→ About this exercise:
Retype the entries below word for word, leaving none out.
*** Block opens ***
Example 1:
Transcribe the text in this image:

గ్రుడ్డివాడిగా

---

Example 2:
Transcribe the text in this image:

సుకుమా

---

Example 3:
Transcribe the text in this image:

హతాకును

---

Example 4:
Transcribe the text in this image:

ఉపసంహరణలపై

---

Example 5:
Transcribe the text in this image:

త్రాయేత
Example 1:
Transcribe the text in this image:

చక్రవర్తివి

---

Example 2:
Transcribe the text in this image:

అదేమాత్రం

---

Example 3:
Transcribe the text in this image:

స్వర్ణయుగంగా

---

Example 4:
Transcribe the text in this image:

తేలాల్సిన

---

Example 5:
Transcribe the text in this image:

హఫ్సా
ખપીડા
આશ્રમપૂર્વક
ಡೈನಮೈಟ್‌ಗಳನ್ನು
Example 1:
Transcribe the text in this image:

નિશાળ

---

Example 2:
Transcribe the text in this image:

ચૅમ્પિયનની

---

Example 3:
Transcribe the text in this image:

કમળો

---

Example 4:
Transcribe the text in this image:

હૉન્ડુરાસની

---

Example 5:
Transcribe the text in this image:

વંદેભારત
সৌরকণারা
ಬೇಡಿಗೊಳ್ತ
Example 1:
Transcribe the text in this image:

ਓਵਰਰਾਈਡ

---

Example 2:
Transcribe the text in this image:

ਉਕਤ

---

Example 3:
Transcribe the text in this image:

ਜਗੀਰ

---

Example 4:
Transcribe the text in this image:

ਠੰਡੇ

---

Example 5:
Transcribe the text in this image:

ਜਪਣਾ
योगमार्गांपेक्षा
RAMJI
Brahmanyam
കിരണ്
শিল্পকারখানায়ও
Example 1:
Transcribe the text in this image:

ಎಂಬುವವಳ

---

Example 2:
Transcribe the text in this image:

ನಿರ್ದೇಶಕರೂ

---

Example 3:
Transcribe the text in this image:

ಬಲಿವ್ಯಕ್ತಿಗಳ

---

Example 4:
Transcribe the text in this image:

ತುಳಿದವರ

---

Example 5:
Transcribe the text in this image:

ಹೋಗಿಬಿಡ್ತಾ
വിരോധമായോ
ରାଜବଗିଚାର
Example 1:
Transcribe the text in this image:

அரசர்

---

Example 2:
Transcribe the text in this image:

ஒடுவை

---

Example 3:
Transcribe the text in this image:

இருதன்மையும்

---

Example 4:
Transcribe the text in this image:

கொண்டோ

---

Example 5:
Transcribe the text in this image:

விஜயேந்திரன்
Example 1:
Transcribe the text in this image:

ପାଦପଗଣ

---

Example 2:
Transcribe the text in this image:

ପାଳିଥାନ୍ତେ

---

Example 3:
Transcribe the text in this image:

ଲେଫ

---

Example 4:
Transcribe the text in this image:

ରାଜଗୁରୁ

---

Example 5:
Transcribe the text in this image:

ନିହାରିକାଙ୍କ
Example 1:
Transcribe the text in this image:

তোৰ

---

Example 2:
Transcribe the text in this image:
*** Block closes ***
→ Answer box:
Example 1:
Transcribe the text in this image:

గ్రుడ్డివాడిగా

---

Example 2:
Transcribe the text in this image:

సుకుమా

---

Example 3:
Transcribe the text in this image:

హతాకును

---

Example 4:
Transcribe the text in this image:

ఉపసంహరణలపై

---

Example 5:
Transcribe the text in this image:

త్రాయేత
Example 1:
Transcribe the text in this image:

చక్రవర్తివి

---

Example 2:
Transcribe the text in this image:

అదేమాత్రం

---

Example 3:
Transcribe the text in this image:

స్వర్ణయుగంగా

---

Example 4:
Transcribe the text in this image:

తేలాల్సిన

---

Example 5:
Transcribe the text in this image:

హఫ్సా
ખપીડા
આશ્રમપૂર્વક
ಡೈನಮೈಟ್‌ಗಳನ್ನು
Example 1:
Transcribe the text in this image:

નિશાળ

---

Example 2:
Transcribe the text in this image:

ચૅમ્પિયનની

---

Example 3:
Transcribe the text in this image:

કમળો

---

Example 4:
Transcribe the text in this image:

હૉન્ડુરાસની

---

Example 5:
Transcribe the text in this image:

વંદેભારત
সৌরকণারা
ಬೇಡಿಗೊಳ್ತ
Example 1:
Transcribe the text in this image:

ਓਵਰਰਾਈਡ

---

Example 2:
Transcribe the text in this image:

ਉਕਤ

---

Example 3:
Transcribe the text in this image:

ਜਗੀਰ

---

Example 4:
Transcribe the text in this image:

ਠੰਡੇ

---

Example 5:
Transcribe the text in this image:

ਜਪਣਾ
योगमार्गांपेक्षा
RAMJI
Brahmanyam
കിരണ്
শিল্পকারখানায়ও
Example 1:
Transcribe the text in this image:

ಎಂಬುವವಳ

---

Example 2:
Transcribe the text in this image:

ನಿರ್ದೇಶಕರೂ

---

Example 3:
Transcribe the text in this image:

ಬಲಿವ್ಯಕ್ತಿಗಳ

---

Example 4:
Transcribe the text in this image:

ತುಳಿದವರ

---

Example 5:
Transcribe the text in this image:

ಹೋಗಿಬಿಡ್ತಾ
വിരോധമായോ
ରାଜବଗିଚାର
Example 1:
Transcribe the text in this image:

அரசர்

---

Example 2:
Transcribe the text in this image:

ஒடுவை

---

Example 3:
Transcribe the text in this image:

இருதன்மையும்

---

Example 4:
Transcribe the text in this image:

கொண்டோ

---

Example 5:
Transcribe the text in this image:

விஜயேந்திரன்
Example 1:
Transcribe the text in this image:

ପାଦପଗଣ

---

Example 2:
Transcribe the text in this image:

ପାଳିଥାନ୍ତେ

---

Example 3:
Transcribe the text in this image:

ଲେଫ

---

Example 4:
Transcribe the text in this image:

ରାଜଗୁରୁ

---

Example 5:
Transcribe the text in this image:

ନିହାରିକାଙ୍କ
Example 1:
Transcribe the text in this image:

তোৰ

---

Example 2:
Transcribe the text in this image:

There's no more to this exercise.